Tareas pendientes:
**a.** Enumera todas las unidades de medida que se nombran en el primer párrafo del hilo sobre los ohmios.
**b.** Por favor, prosigue el hilo sobre los ohmios a partir de su última intervención.

Texto del documento:
>>>>>

Yo lo aprendí y lo enseño como ohmios. Sin embargo es la Ley de Ohm. Pero cuando me refiero a la unidad de medida digo ohmios, así como amperios, voltios, vatios, kilovatios y culombios (esta última siempre causa una risita solapada entre los adolescentes, ¿por qué será?). Eso sí, se habla de la Ley de Coulomb.


----------



## ILT

Glorys said:


> ¿La traducción al español sería así?
> 2 2.2k-ohm resister = Dos resistores de 2.2k ohms
> 
> ¿O se especifica/traduce de otra manera? Mil gracias.


2.2 kohm, la k debe ir junto a la unidad de medida, al igual que en kilómetros (km).

Saludos


----------



## pops91710

You are dead right ILT!! 22kohm es correcto. Only when you write it* 22,000 ohms* can you space off the word* ohm.*


----------



## Glorys

¡Uy! Estoy muy agradecida. Yo encontré muchas veces _Kohms_ en mi búsqueda. No sabía tampoco si agregar la palabra capacidad al referirme a esa medida, aunque creo que también se podía. Pienso en todo caso que se puede expresar de diferentes maneras.

<<<<<

Datos recopilados:
>>>>>

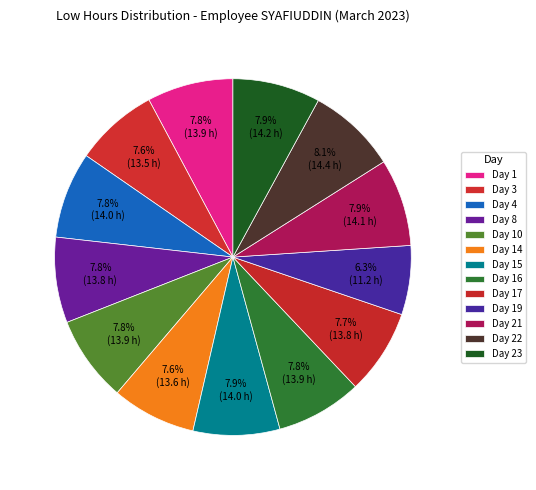

Is there any slice that represents more than half of the pie?

No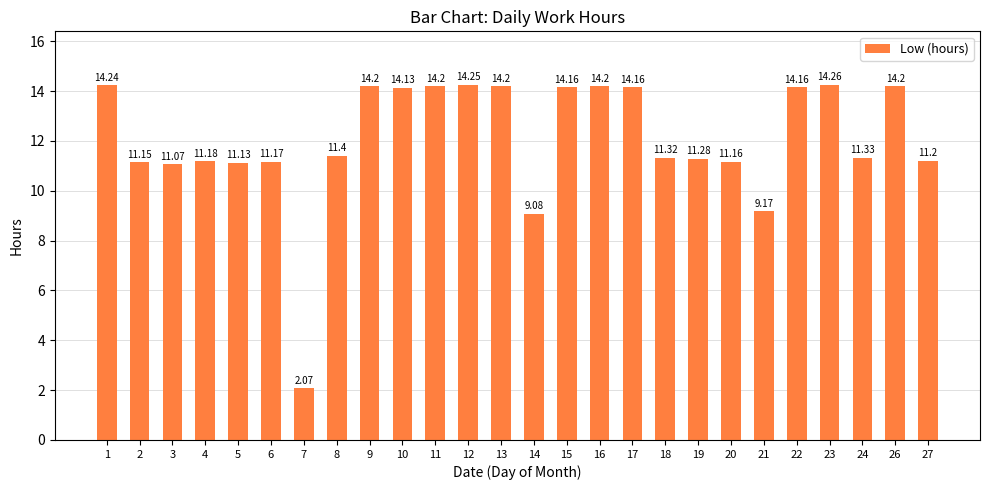

How many data points are less than 11?

3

<<<<<

Respuestas por tarea:
**a.** ohmios, amperios, voltios, vatios, kilovatios, culombios

**b.**
 Muchas gracias por su colaboración.


----------



## JCA-

Glorys said:


> ¡Uy! Estoy muy agradecida. Yo encontré muchas veces _Kohms_ en mi búsqueda. No sabía tampoco si agregar la palabra capacidad al referirme a esa medida, aunque creo que también se podía. Pienso en todo caso que se puede expresar de diferentes maneras.
> 
> Muchas gracias por su colaboración.



Hola, yo enseño Física; y el símbolo que se suele utilizar para los ohmios antes que la abreviatura es la letra griega omega mayúscula: Ω; esto se vuelve más práctico cuando se utilizan múltiplos de la unidad básica con los prefijos del sistema internacional. Como en el ejemplo: kiloohmio: kΩ 

Mira este enlace de wikipedia:
http://es.wikipedia.org/wiki/Unidades_derivadas_del_Sistema_Internacional
o este:
http://es.wikipedia.org/wiki/Ohmio

y el sistema, como su nombre lo indica es internacional; sí escribes kΩ, se entendera que son 1000 Ω de resistencia eléctrica en Bolivia, en el Congo, en Rusia o en la India.


----------



## Hakuna Matata

ILT said:


> 2.2 kohm, la k debe ir junto a la unidad de medida, al igual que en kilómetros (km).
> 
> Saludos





pops91710 said:


> You are dead right ILT!! 22kohm es correcto. Only when you write it* 22,000 ohms* can you space off the word* ohm.*



Perdón pero para mí no es correcto.
La unidad se llama ohm u ohmio, como prefieran, y su símbolo es Ω.
El prefijo es kilo, y su símbolo es k.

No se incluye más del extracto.